Но как только Турин подступает к кострищу, что-то… меняется.
Мулагеш останавливается и смотрит вверх, Вуртье в лицо.
Мир вокруг замирает.
В статуе кто-то есть. Это очень странное ощущение, но Турин очевидно: у статуи есть разум. Кто-то там находится, какая-то мыслящая субстанция. И она смотрит на Мулагеш.
— Тут кто-то есть, — шепчет она.
— Что? — издалека окликает ее Сигню.
Мулагеш всматривается в пустые, слепые глаза.
— Кто-то смотрит на меня через эти глаза. Кто-то, кто отвечает взглядом на мой взгляд.
Статуя Вуртьи словно бы наклоняется к Турин. И тут она видит море.
Темные воды волнуются в лунном желтом свете. Она бросается в море и ныряет — глубоко, еще глубже, и вот она опускается ниже взбаламученных вод и блестящих копий лунного света, вихрей пузырьков и взблескивающих вдалеке рыб.
Свет вокруг нее меняется. Словно на дне моря есть вторая луна и второе небо, только луна эта не желтая, а белая, белоснежно-белая…
Она выныривает из темной воды, поднимается ко второму небу и видит…
Остров. На горизонте вырисовывается окутанный туманом остров. Из туч поднимаются странные горные пики, похожие на кораллы.
И в ночи она слышит голоса: «Матерь наша, матерь наша, зачем ты оставила нас…»
Остров надвигается на нее. Она видит белые берега, белые, как кость, перламутровые, а из этих странных песков выступают огромные здания, гигантские башни, созданные словно из когтей и хитина. Впрочем, нет, некоторые сооружения — это не здания.

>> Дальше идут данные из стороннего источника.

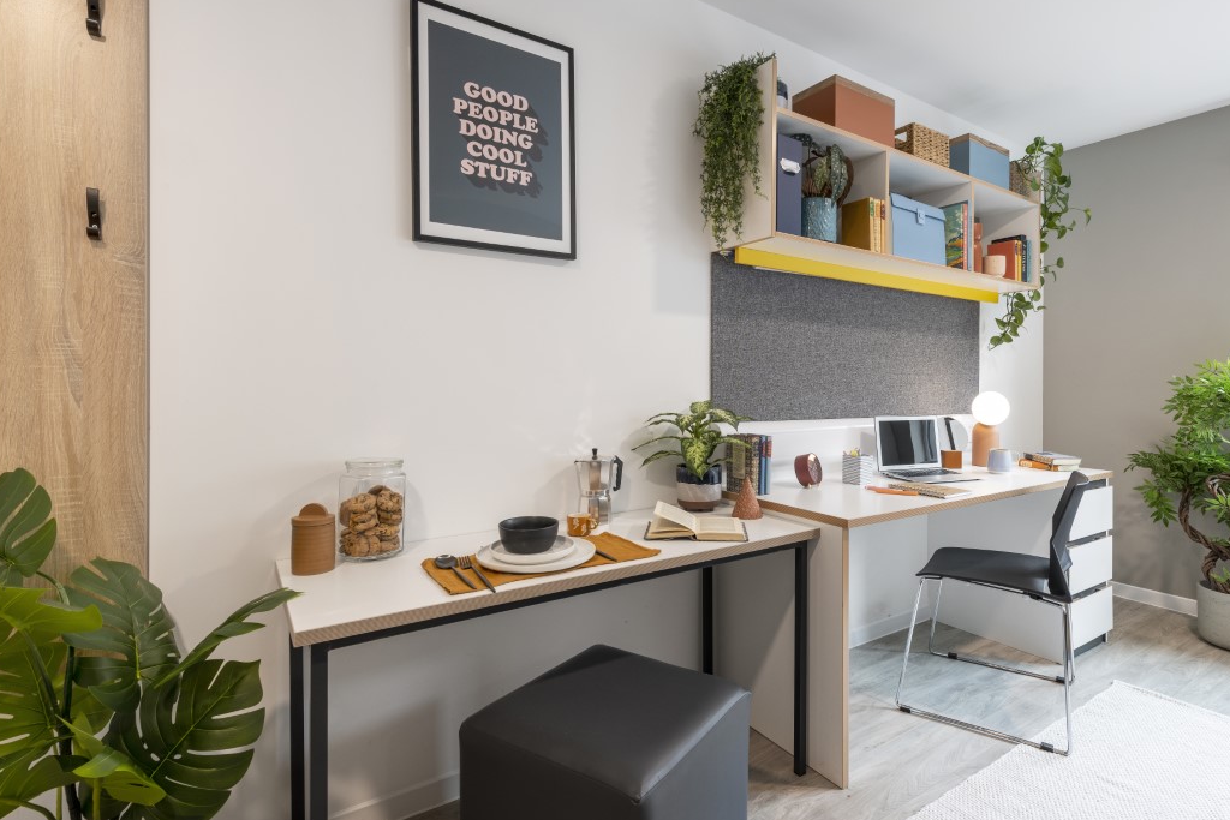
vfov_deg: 67.4
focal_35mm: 18
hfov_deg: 89.7
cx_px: 679
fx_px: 615
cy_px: 396
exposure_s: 1/3
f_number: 11
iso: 200
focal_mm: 16
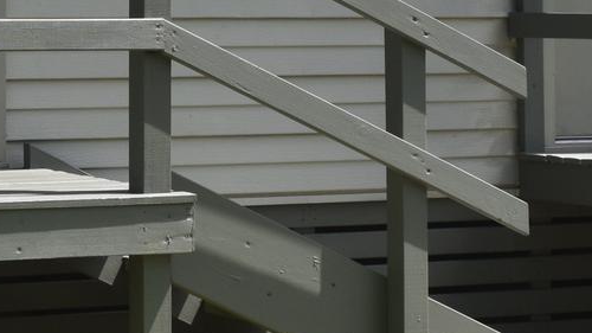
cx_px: -34
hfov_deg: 13.5
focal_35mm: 157
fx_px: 2464
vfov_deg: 7.6
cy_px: -142
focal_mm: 26
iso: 200
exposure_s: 1/350
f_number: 9.5
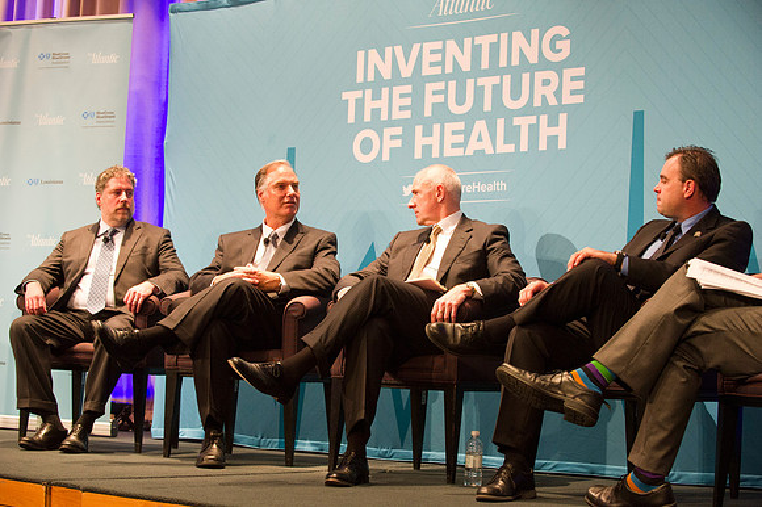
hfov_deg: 28.9
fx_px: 1481
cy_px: 254
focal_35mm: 70
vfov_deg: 19.4
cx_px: 381
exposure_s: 1/125
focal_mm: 70
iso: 2500
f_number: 3.5
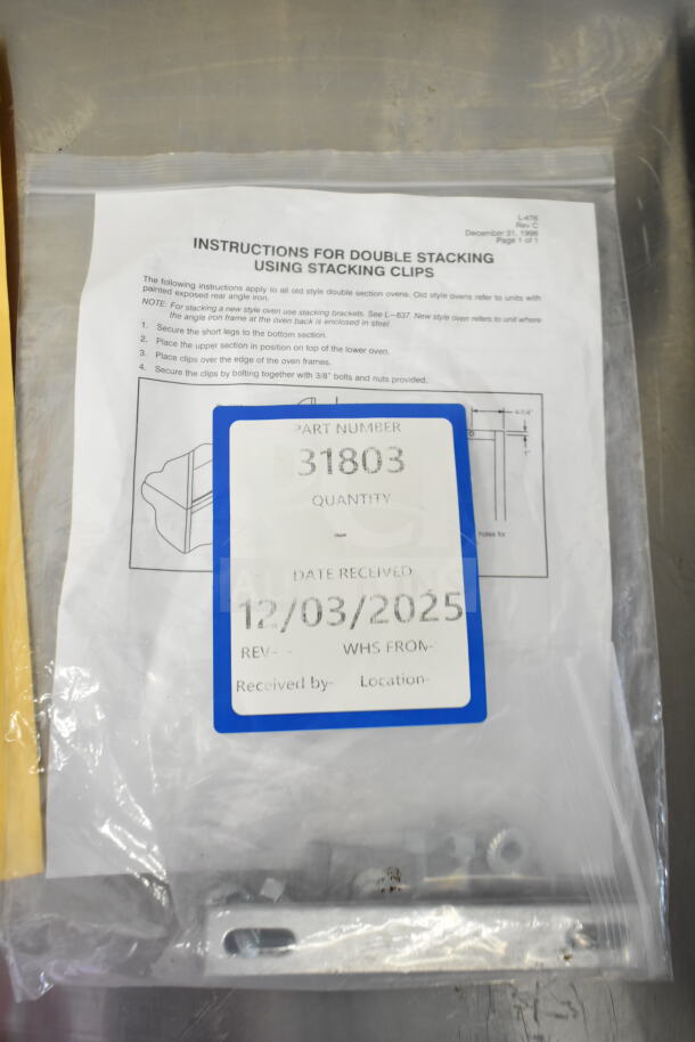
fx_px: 955
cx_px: 348
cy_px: 521
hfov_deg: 40.0
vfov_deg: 57.2
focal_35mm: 33
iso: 1600
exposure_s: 1/80
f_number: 4.5
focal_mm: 22
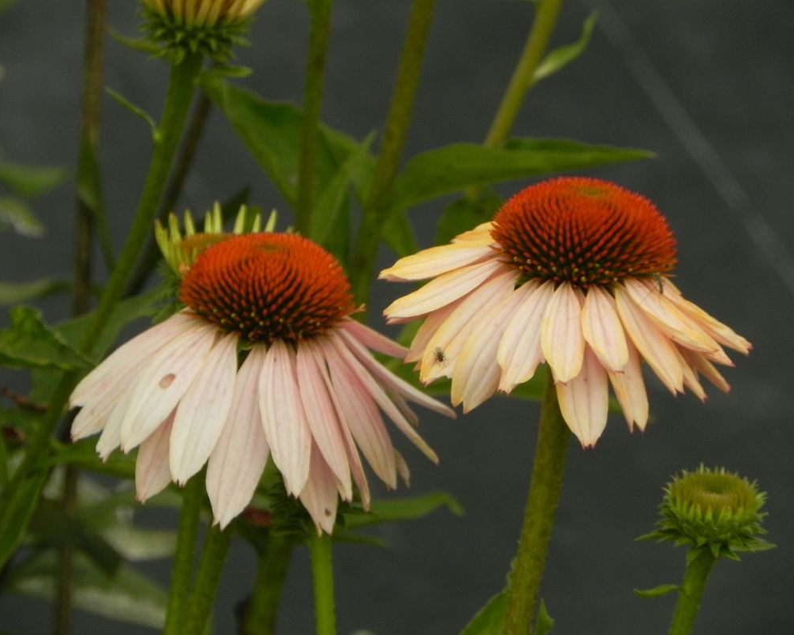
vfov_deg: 5.1
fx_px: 7142
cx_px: 383
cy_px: 318
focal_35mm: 304
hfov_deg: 6.4
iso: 160
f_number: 5
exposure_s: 1/1000
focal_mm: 51.8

Это статуи, статуи выше самого высокого небоскреба в Галадеше, такие огромные, что даже вершин не разглядишь…
«Матерь наша. Мы любили тебя. Мы любим тебя. Пожалуйста, дай нам обещанное».
Мулагеш плывет через белый город. На черном небе сияет холодная белая луна. Где она? Это сон или явь? А может, сюда ее кто-то привел? Она не знает, ничего не знает, она просто плывет через этот странный, бескровный город между нависающими над ней бастионами, над которыми поднимаются спиральные хрупкие башни. Город массивных, молчащих гигантов, окутанный облаками.
И тут Мулагеш понимает, что она здесь не одна.